■ TASK TO COMPLETE ■
All lines from the one with "Page size: 2001x1125." through the last are to be given again exactly as they stand in the data below, and only those.

■ DATA SUPPLIED ■
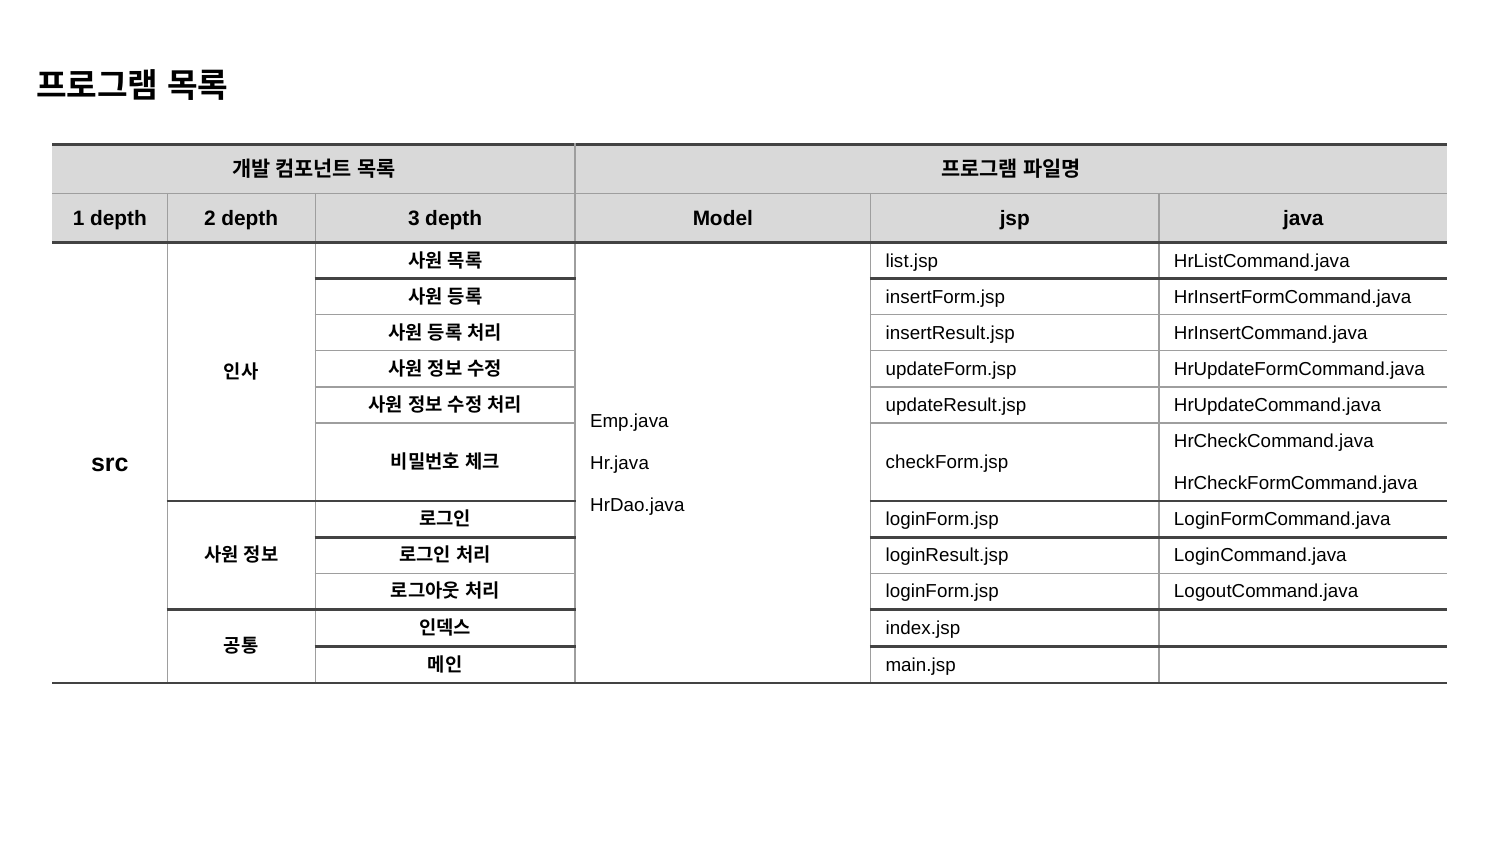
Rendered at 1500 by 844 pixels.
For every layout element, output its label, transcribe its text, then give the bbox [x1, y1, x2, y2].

table_cell HrInsertFormCommand.java [1160, 280, 1447, 314]
table_cell HrInsertCommand.java [1160, 315, 1447, 350]
table_cell 공통 [168, 611, 315, 682]
table_cell 사원 목록 [316, 244, 574, 277]
table_cell 1 depth [52, 194, 167, 241]
table_cell src [52, 244, 167, 682]
table_cell 인사 [168, 244, 315, 500]
table_cell 사원 정보 [168, 502, 315, 608]
table_cell loginForm.jsp [871, 574, 1158, 608]
table_cell HrListCommand.java [1160, 244, 1447, 277]
table_cell main.jsp [871, 648, 1158, 682]
table_cell 로그인 [316, 502, 574, 536]
table_cell 사원 등록 [316, 280, 574, 314]
table_cell updateForm.jsp [871, 351, 1158, 386]
table_cell HrUpdateFormCommand.java [1160, 351, 1447, 386]
table_cell HrUpdateCommand.java [1160, 388, 1447, 422]
table_cell insertForm.jsp [871, 280, 1158, 314]
table_cell HrCheckCommand.java HrCheckFormCommand.java [1160, 424, 1447, 500]
table_cell 메인 [316, 648, 574, 682]
table_cell index.jsp [871, 611, 1158, 645]
table_cell 사원 등록 처리 [316, 315, 574, 350]
table_header 개발 컴포넌트 목록 [52, 146, 574, 193]
text_box 프로그램 목록 [21, 49, 427, 145]
table_cell LoginCommand.java [1160, 539, 1447, 573]
table_cell 로그아웃 처리 [316, 574, 574, 608]
table_cell jsp [871, 194, 1158, 241]
table_header 프로그램 파일명 [576, 146, 1447, 193]
table_cell [1160, 611, 1447, 645]
table_cell updateResult.jsp [871, 388, 1158, 422]
table_cell 사원 정보 수정 [316, 351, 574, 386]
table_cell 3 depth [316, 194, 574, 241]
table_cell Model [576, 194, 870, 241]
table_cell 인덱스 [316, 611, 574, 645]
table_cell loginResult.jsp [871, 539, 1158, 573]
table_cell LogoutCommand.java [1160, 574, 1447, 608]
table_cell 2 depth [168, 194, 315, 241]
table_cell Emp.java Hr.java HrDao.java [576, 244, 870, 682]
table_cell [1160, 648, 1447, 682]
table_cell loginForm.jsp [871, 502, 1158, 536]
table_cell checkForm.jsp [871, 424, 1158, 500]
table_cell list.jsp [871, 244, 1158, 277]
table_cell insertResult.jsp [871, 315, 1158, 350]
table_cell 사원 정보 수정 처리 [316, 388, 574, 422]
table_cell 로그인 처리 [316, 539, 574, 573]
table_cell 비밀번호 체크 [316, 424, 574, 500]
table_cell LoginFormCommand.java [1160, 502, 1447, 536]
table_cell java [1160, 194, 1447, 241]
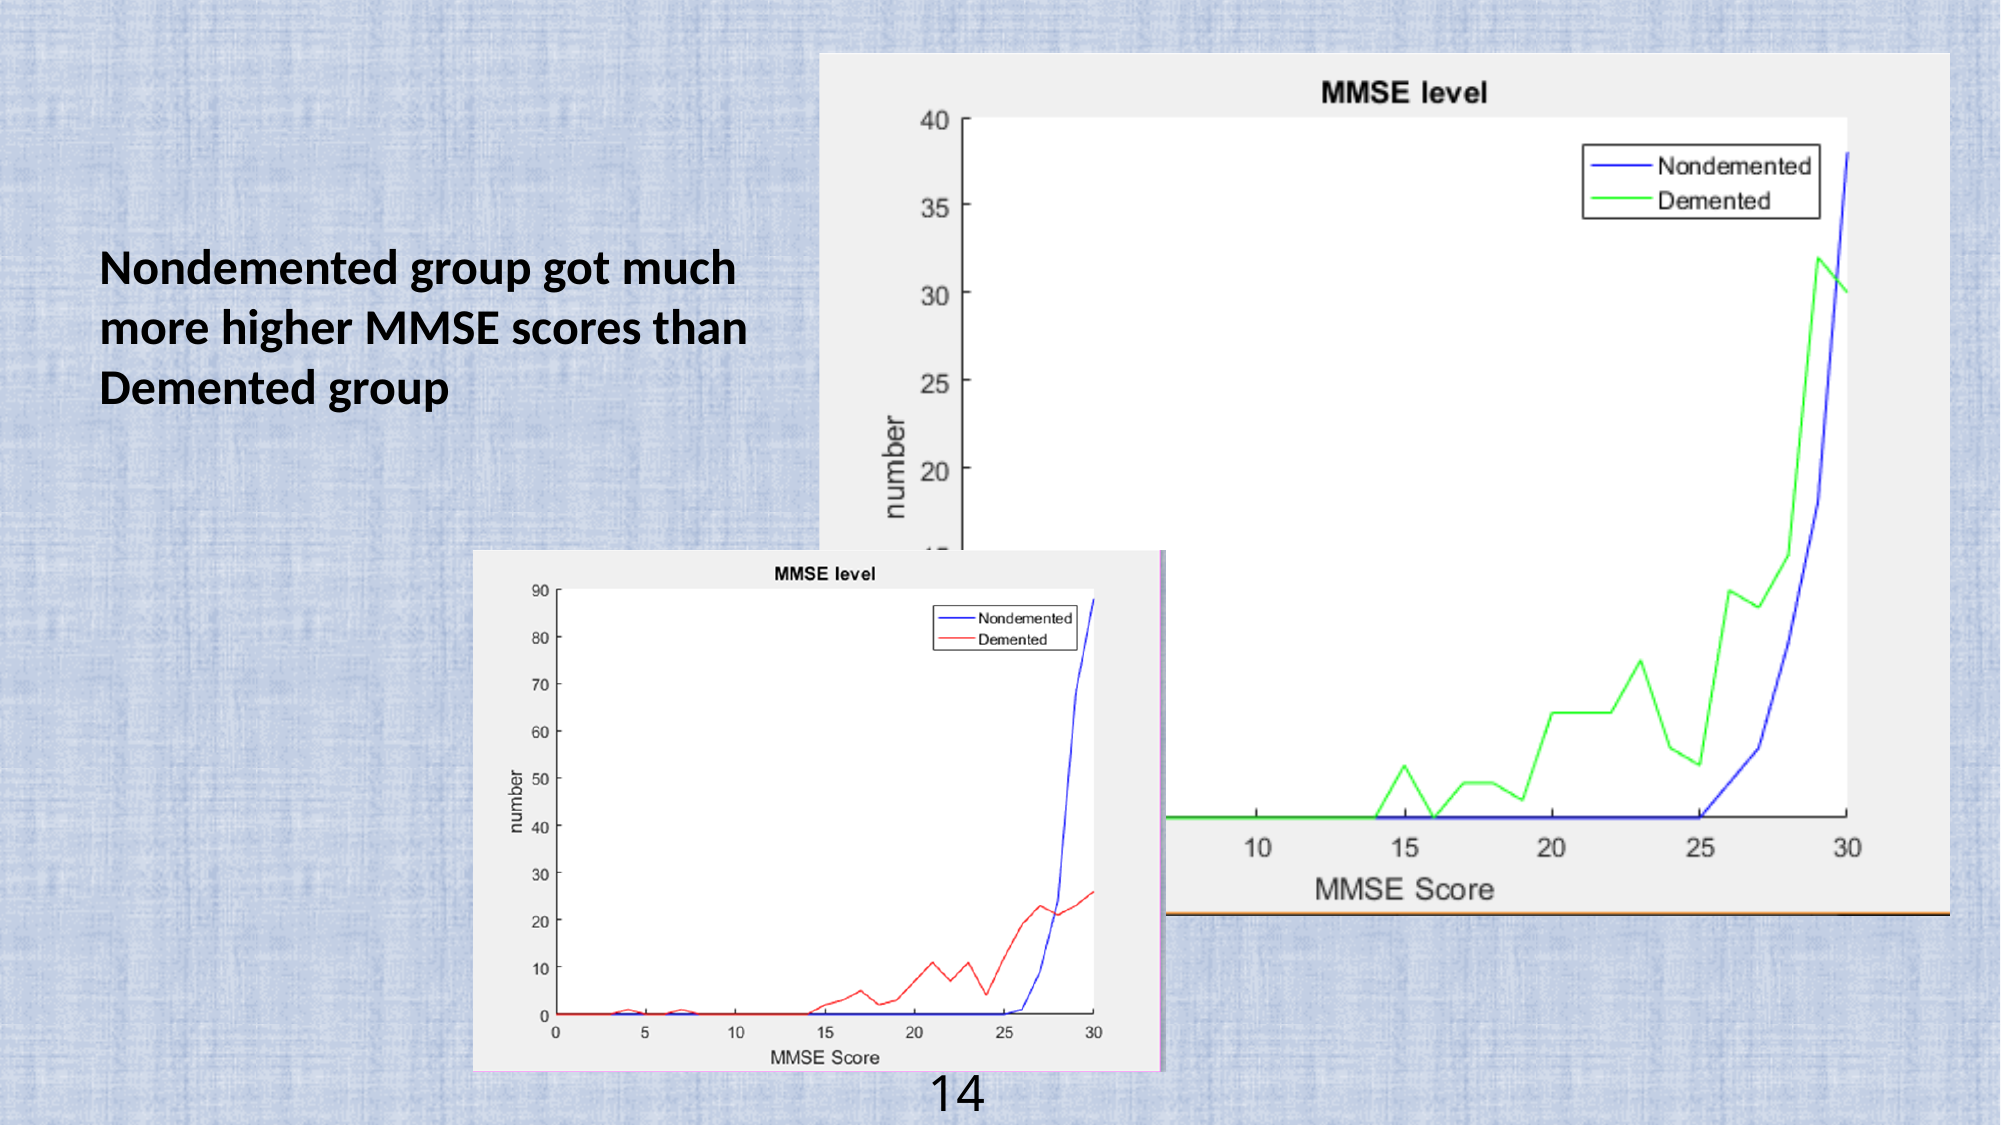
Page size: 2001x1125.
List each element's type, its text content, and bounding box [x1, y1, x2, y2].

■ FINAL ANSWER ■
Page size: 2001x1125.
List each element's type, its text content, and bounding box [x1, y1, x2, y2].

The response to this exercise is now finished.